For this post hoc analysis of N-Momentum, researchers evaluated whether selective B-cell depletion over the long-term affects antibody titers from previous measles, mumps, rubella, varicella-zoster, and tetanus toxoid vaccinations. They determined the effect of long-term depletion of CD19+ B cells on childhood vaccine-generated humoral responses in participants from N-MOmentum.
All of the study participants were randomly assigned in a 3:1 ratio to treatment with intravenous INEB 300 mg or placebo (PBO) on days 1 and 15 of a 28-week randomized, controlled period, then every 6 months during the optional open-label period. Measles, mumps, rubella, and varicella immunoglobulin G (IgG) levels were measured in a central laboratory via utilization of a sandwich enzyme-linked immunosorbent assay (ELISA). Anti-tetanus toxoid IgG levels were measured in a central laboratory via use of an enzyme immunoassay. The median percent change from baseline (% CFB) at week 156 was assessed for measles, mumps, rubella, and varicella (IgG mg/dL for all), and for tetanus toxoid (IgG IU/mL).

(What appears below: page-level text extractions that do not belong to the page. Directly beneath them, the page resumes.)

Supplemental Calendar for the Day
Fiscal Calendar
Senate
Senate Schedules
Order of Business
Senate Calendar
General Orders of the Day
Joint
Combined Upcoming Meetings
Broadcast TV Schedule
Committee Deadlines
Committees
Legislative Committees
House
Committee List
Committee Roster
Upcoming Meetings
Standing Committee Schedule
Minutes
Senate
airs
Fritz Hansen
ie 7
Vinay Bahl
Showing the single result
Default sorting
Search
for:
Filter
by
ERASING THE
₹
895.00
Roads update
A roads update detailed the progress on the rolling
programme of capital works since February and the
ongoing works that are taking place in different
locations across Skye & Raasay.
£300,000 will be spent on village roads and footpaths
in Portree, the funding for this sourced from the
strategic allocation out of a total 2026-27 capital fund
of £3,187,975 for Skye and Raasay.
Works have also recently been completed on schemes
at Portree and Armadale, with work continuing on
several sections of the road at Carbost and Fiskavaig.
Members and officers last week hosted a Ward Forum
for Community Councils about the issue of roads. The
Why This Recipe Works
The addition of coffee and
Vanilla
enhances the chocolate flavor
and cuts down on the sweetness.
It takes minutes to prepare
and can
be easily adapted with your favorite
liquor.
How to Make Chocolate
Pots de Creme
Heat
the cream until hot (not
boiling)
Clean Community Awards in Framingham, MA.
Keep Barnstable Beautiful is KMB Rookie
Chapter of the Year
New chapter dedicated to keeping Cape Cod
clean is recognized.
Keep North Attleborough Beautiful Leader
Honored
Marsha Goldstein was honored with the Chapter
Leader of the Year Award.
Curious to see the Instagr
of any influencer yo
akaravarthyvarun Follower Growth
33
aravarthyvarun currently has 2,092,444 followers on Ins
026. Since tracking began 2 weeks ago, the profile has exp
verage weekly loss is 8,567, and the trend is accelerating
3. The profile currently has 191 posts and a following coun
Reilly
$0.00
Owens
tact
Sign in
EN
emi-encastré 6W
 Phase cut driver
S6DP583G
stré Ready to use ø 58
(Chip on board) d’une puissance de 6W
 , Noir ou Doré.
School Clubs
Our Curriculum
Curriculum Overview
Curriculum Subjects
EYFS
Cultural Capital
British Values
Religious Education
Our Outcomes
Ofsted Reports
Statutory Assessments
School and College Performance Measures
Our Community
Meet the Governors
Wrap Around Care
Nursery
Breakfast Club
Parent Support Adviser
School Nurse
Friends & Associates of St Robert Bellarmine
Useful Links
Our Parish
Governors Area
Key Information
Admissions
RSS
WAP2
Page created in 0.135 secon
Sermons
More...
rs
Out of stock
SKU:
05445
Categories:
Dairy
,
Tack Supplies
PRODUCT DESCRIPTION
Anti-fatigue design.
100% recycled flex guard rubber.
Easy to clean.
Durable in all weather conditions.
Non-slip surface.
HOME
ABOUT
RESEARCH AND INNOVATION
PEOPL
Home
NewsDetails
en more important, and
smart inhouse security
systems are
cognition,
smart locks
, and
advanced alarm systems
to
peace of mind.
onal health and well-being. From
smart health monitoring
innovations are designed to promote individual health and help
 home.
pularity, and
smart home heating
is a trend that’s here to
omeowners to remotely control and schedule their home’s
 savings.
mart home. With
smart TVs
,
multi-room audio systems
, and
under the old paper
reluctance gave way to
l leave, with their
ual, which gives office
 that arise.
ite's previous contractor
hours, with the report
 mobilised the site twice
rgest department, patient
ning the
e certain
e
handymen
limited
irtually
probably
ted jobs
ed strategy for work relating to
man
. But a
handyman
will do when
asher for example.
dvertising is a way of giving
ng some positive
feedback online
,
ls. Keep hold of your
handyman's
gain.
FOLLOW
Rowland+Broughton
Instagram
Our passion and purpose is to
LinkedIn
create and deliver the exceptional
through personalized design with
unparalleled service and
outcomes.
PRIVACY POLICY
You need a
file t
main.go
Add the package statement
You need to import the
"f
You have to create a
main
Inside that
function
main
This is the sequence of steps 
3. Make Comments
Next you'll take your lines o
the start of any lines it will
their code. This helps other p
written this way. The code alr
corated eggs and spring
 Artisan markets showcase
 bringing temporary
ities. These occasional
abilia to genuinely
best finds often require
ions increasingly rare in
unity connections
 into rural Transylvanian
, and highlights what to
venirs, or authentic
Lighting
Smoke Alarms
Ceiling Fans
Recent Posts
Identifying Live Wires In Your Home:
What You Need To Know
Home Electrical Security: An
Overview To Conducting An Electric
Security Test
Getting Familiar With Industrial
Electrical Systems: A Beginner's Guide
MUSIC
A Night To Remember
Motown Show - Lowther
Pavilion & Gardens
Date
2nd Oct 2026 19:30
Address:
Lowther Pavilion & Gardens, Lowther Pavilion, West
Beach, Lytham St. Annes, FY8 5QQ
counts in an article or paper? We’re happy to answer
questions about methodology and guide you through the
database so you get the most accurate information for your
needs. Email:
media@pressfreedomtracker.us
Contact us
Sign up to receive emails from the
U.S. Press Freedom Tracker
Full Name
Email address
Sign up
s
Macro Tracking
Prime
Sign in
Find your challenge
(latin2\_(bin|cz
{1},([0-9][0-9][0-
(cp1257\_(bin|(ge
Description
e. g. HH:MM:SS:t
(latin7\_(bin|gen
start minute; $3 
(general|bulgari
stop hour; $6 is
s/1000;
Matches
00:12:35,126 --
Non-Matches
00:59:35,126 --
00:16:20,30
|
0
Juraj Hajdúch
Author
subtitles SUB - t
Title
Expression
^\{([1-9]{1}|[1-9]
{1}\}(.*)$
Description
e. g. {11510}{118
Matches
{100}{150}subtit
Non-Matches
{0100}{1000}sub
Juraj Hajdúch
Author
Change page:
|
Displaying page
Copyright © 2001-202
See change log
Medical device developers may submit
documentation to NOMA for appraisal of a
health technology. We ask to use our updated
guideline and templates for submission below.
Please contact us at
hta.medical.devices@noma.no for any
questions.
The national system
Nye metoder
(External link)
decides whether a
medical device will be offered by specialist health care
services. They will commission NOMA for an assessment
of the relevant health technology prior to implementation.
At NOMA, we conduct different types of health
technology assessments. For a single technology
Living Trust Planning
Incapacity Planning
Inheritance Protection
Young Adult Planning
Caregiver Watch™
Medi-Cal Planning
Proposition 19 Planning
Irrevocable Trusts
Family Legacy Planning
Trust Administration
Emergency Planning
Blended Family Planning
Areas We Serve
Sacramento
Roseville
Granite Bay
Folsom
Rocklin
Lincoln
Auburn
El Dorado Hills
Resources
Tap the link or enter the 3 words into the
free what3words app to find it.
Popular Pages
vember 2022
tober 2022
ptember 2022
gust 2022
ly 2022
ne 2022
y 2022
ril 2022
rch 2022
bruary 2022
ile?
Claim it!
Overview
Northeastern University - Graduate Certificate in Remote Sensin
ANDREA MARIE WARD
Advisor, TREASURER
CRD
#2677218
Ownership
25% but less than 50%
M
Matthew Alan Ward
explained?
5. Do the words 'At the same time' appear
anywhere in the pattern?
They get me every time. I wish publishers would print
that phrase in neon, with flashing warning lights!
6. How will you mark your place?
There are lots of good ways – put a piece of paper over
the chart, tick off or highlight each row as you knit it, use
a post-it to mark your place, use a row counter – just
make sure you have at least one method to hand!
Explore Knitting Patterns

The median (minimum, maximum) % CFB values to week 156 were as follows:
- Measles: 3.4% (–97.1%, 204.7% [n=47]) for INEB; –5.4% (–92.7%, 69.2% [n=10]) for PBO
- Mumps: 5.9% (–59.3%, 158.2% [n=47]) for INEB; 11.3% (–26.1%, 94.8% [n=12]) for PBO
- Rubella: 3.9% (–69.2%, 204.1% [n=55]) for INEB; –19.7% (–86.1%, 111.1% [n=15]) for PBO
- Varicella: 9.6% (–86.3%, 280.6% [n=40]) for INEB; 11.5% (–25.9%, 133.6% [n=13]) for PBO
- Tetanus toxoid: –1.0% (–92.9%, 160.7% [n=65]) for INEB; –17.2% (–61.3%, 45.2% [n=20]) for PBO
IgG levels decreased over the duration of the study, with a median (minimum, maximum) decrease of –13.2% (–81.1%, 21.8%) at week 52 (P =.005) and a median decrease of –20.5% (–81.1%, 21.8%) at week 156 (P =.0004) in the INEB group.
“Vaccine titers did not show a meaningful reduction after 3.5 years of INEB treatment even with near complete peripheral B cell depletion throughout this period,” the researchers concluded.
This article originally appeared on Neurology Advisor
Hartung H, Weinshenker B, Pittock S, et al. Effect of inebilizumab on vaccine-generated antibody titers in NMOSD participants: results from N-MOmentum study. Presented at: ACTRIMS Forum 2023; February 23-25; San Diego, CA. Poster 316.